A filosofia possuiu uma indestrutibilidade própria. Sua linearidade e progressividade fazem com que ela adquira mais força e legitimidade na aquisição da verdade. Pode-se afirmar que ela é também dominante, pois a cada passo dado, ela ultrapassa o anterior. E ainda, ela não faz parte da história, ela é a história em si. Pela indestrutibilidade dos seus objetos, ela legitima sua própria história.
Uma vez que a filosofia tem como papel principal a busca da verdade, três termos são importantes para qualificá-la, tornando-a “una, imutável e imperecível” na sua função. Tais palavras foram ditas pelos filósofos para designar a condição da história da filosofia e a verdade que procura, pois essa verdade buscada por ela é a essência da própria verdade. Como afirma Nietzsche em “Humano, demasiado humano”: a filosofia “pretende, assim como a arte, dar ao viver e ao agir a máxima profundidade e o máximo significado possíveis; nos primeiros se busca o conhecimento e nada mais”.

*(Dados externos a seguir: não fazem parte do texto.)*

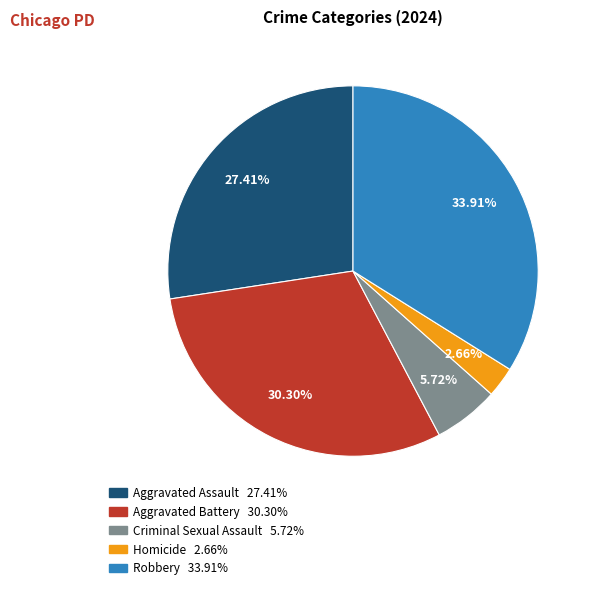

Rank the categories by value from highest to lowest.

Robbery, Aggravated Battery, Aggravated Assault, Criminal Sexual Assault, Homicide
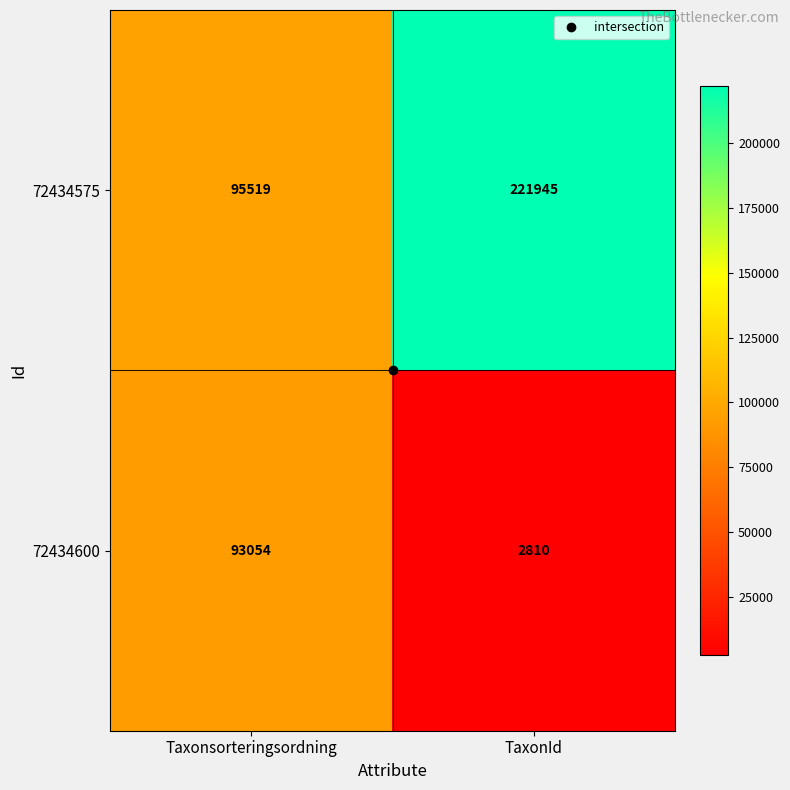

Rank the series by their average value, from highest to lowest.

72434575, 72434600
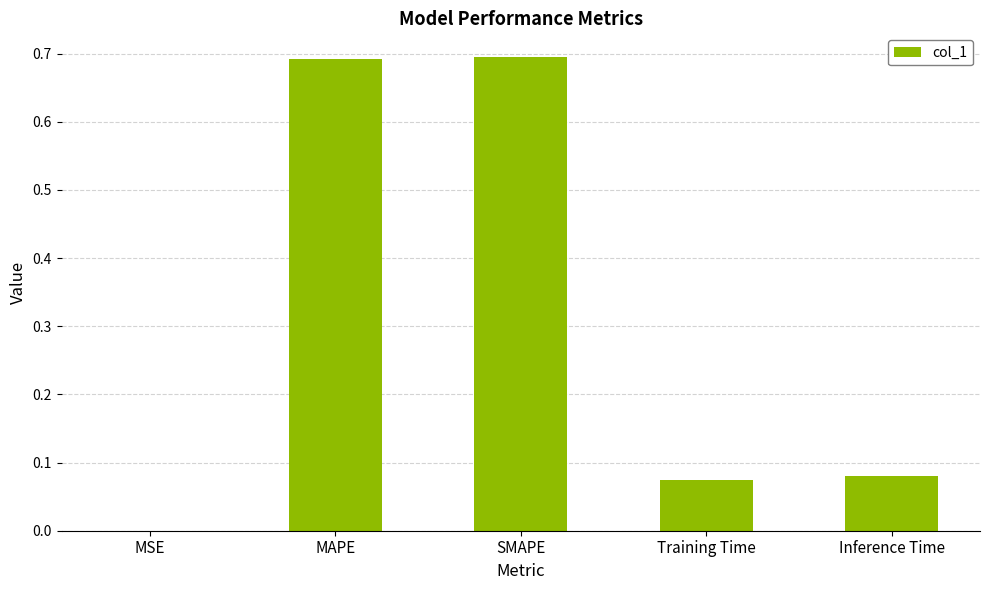

What is the approximate value at MAPE?

0.7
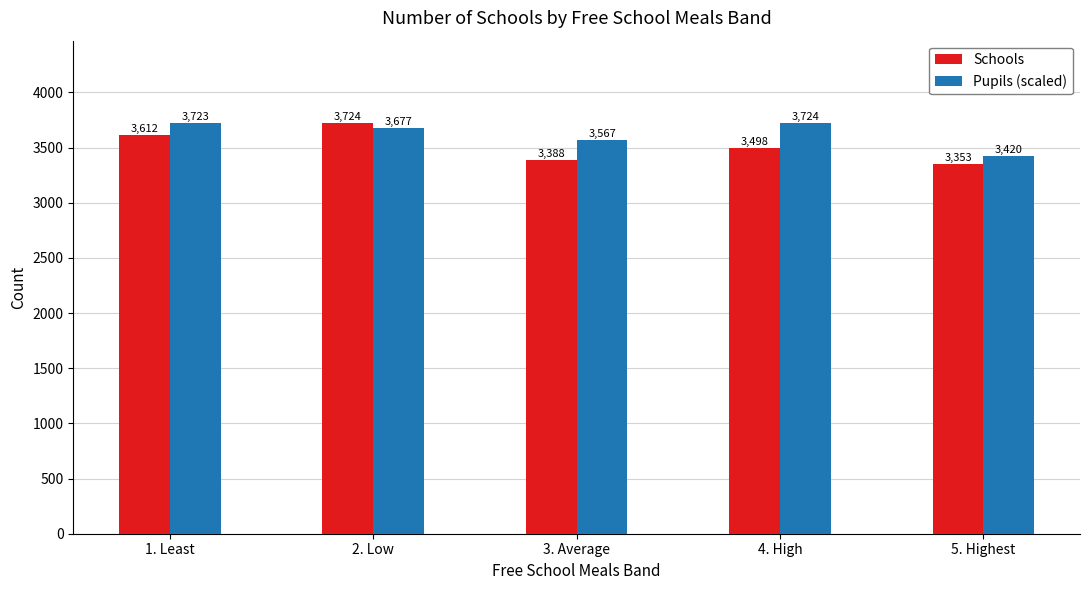

What position from the right is 5. Highest?

1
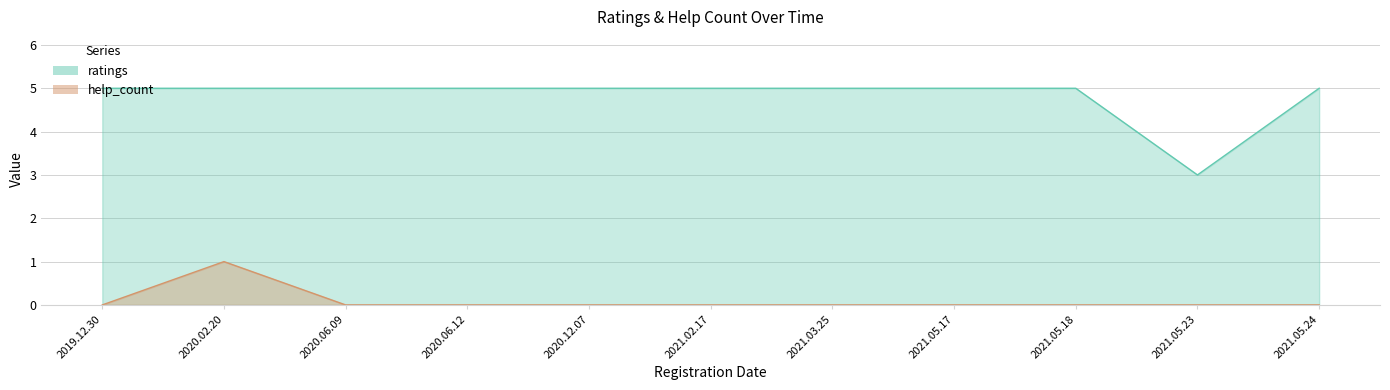

Which label corresponds to the largest value in the chart?

2019.12.30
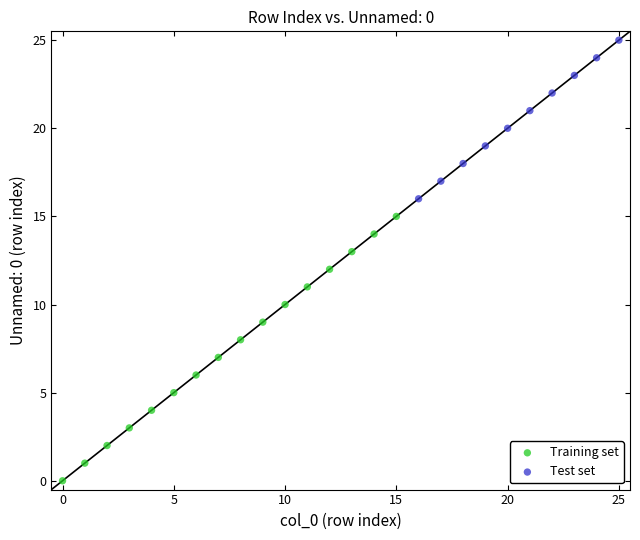

What are all the series names shown in the legend?

Training set, Test set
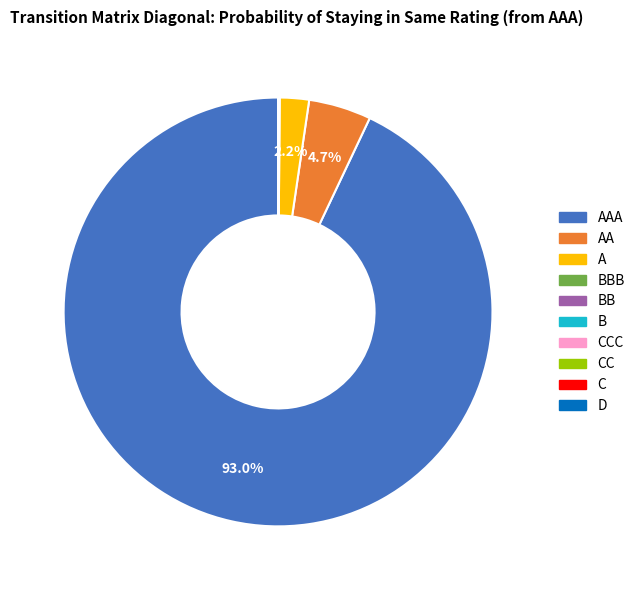

Is there a majority slice in this chart?

Yes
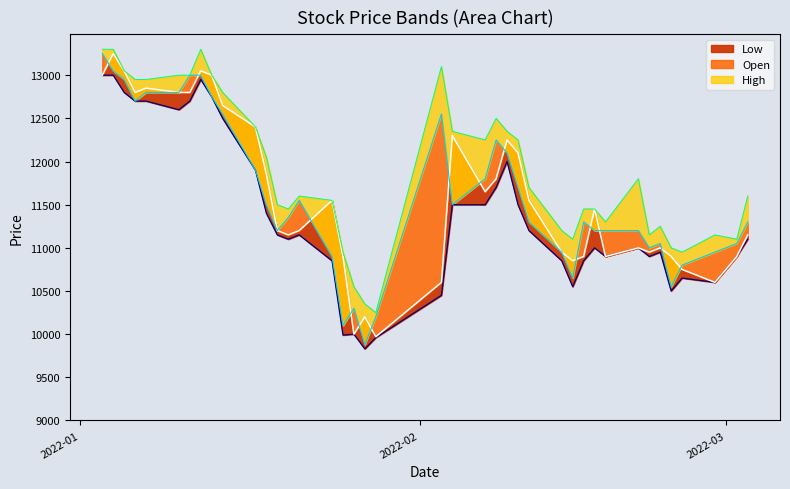

True or false: Close and High intersect in this chart.

False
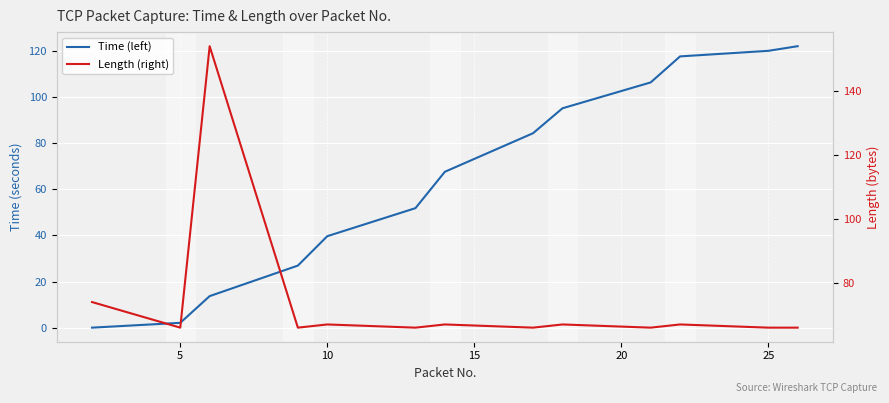

How many data points does each series have?

13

Heidegger afirma que para uma adequação e uma compreensão melhor da filosofia – dando mais importância ao seu caráter intrínseco – deve-se ter dupla abertura, ou seja, quando a coisa em si se manifesta e se mostra tal qual é, e o homem – aquele que busca compreender a filosofia – está aberto a ela. É necessário que haja ainda a liberdade, a fim de que a submissão do comportamento se torne apto à manifestação da coisa. E, no entanto, a liberdade para Heidegger é entendida como “abertura para…”, um “dirigir-se para…”. Dessa forma, a coisa se revela no próprio ser. O autor questiona ainda de onde surge a possibilidade de “deixar surgir”. Para ele, isso só pode ser operado pelo homem, uma vez que é próprio da verdade o surgimento e este, supõe a ocultação.
Dadas todas essas indagações, é possível concluir este trabalho definindo qual a importância da filosofia e qual é a função do filósofo. Nas palavras de Heidegger, “a história inaugurada pelo homem não é outra senão a história do surgimento do Ser nos entes, do devir da verdade, que ele acolhe ou deturpa”. O homem pode ser considerado histórico por que o Ser é historial. Dessa forma, a historialidade da filosofia legitima o caráter filosófico de sua história. O caráter filosófico de sua história e o surgimento historial da essência da verdade legitima a filosofia, traçando a função do filósofo, que é deixar surgir a verdade, colocando-se em marcha em busca da própria verdade, jamais deixando de filosofar.